Et bien sûr, depuis cette grande crise systémique, financière, économique et sociale
qui nous a frappés il y a tout juste un an,
notre capacité à se rendre compte des ces problèmes s'est encore réduite.
Bon d'accord, nous avons de gros problèmes.
Le chômage augmente, tout comme la violence. Il y a encore de gros progrès à faire pour la condition des femmes.
Mais quand même, voyez ce qui s'est passée en Guinée !
Il y a 10 jours. Un massacre.
Des femmes violées dans un stade, par l'armée. Des femmes enfermées dans des containers,
et jetées dans la mer.
Avez vous vu, ou lu, la moindre information à ce sujet ?

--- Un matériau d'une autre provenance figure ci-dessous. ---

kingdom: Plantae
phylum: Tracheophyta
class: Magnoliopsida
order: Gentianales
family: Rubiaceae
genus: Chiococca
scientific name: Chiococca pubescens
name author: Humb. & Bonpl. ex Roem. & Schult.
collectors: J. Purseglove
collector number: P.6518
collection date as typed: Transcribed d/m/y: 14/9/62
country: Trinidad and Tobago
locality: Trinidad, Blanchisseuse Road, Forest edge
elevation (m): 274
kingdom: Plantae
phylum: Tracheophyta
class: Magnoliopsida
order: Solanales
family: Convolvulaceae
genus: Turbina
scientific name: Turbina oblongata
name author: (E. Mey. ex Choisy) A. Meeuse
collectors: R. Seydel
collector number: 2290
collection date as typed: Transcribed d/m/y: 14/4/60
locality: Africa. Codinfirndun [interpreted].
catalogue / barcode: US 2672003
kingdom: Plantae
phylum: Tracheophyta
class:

Les Droits de l'Homme sont un élément essentiel de prévention et de la gestion des conflits et des crises
Les violations des Droits de l'Homme, surtout quand elles sont de plus en plus importantes,
sont souvent un très bon indicateur du risque d'escalade vers un conflit meurtrier.
Elles sont aussi, inévitablement, liées à la guerre.
Et nous le constatons de plus en plus sur les zones de conflits où nous opérons.
Nous savons que les violences sexuelles sont de plus en plus associées à la guerre.
Il est difficile de dire si le phénomène est nouveau, où s'il se remarque davantage actuellement.
Cette question des violences sexuelles se pose aussi pour les abus domestiques, l'inceste, le harcèlement sexuel...
Est-ce un phénomène moderne ? J'en doute.
Je pense plutôt qu'il est désormais mis en avant avec plus de force que par le passé.
On a trop tendance à ne voir la paix que comme la fin des combats
en oubliant qu'il s'agit aussi de reconstruire des vies.
Un jour, au Sud-Soudan, j'ai demandé à une jeune fille : "Qu'est ce que la paix pour toi ?"
Elle a regardé ses pieds et m'a dit : "La paix, c'est avoir des ongles de pieds."
Depuis 16 ans, elle n'arrêtait pas de marcher et ne restait pas plus de 5 jours au même endroit.
Elle avait été enlevée plusieurs fois par des rebelles, forcée à leur porter des munitions et de la nourriture,
et elle a sans doute été violée.
Et elle n'avait plus d'ongles aux pieds à force de marcher depuis 16 ans.
Et ce n'est que grâce à un accord de paix
qu'elle a pu enfin s'arrêter et voir ses ongles repousser.
Nous devons donc appréhender la paix du point de vue des ongles de pieds.
D'abord, nous devons donner plus d'argent directement aux femmes.
Actuellement les femmes, et les filles, ne reçoivent que 0,5%
des aides destinées aux causes des femmes.
Il faut faire évoluer cette part de l'argent qui va aux femmes et aux filles.
Ensuite, sur les questions de crise alimentaire, d'agriculture,
il faut s'adresser non aux hommes, mais aux femmes !
Les femmes représentent 70% des agriculteurs.
Enfin, les femmes doivent être présentes en nombre dans les négociations de paix.
Pas seulement une femme entourée de 100 hommes, mais autant de négociatrices que de négociateurs.
Car faire la paix ce n'est pas seulement finir une guerre,
c'est aussi reconstruire la vie pour les civils.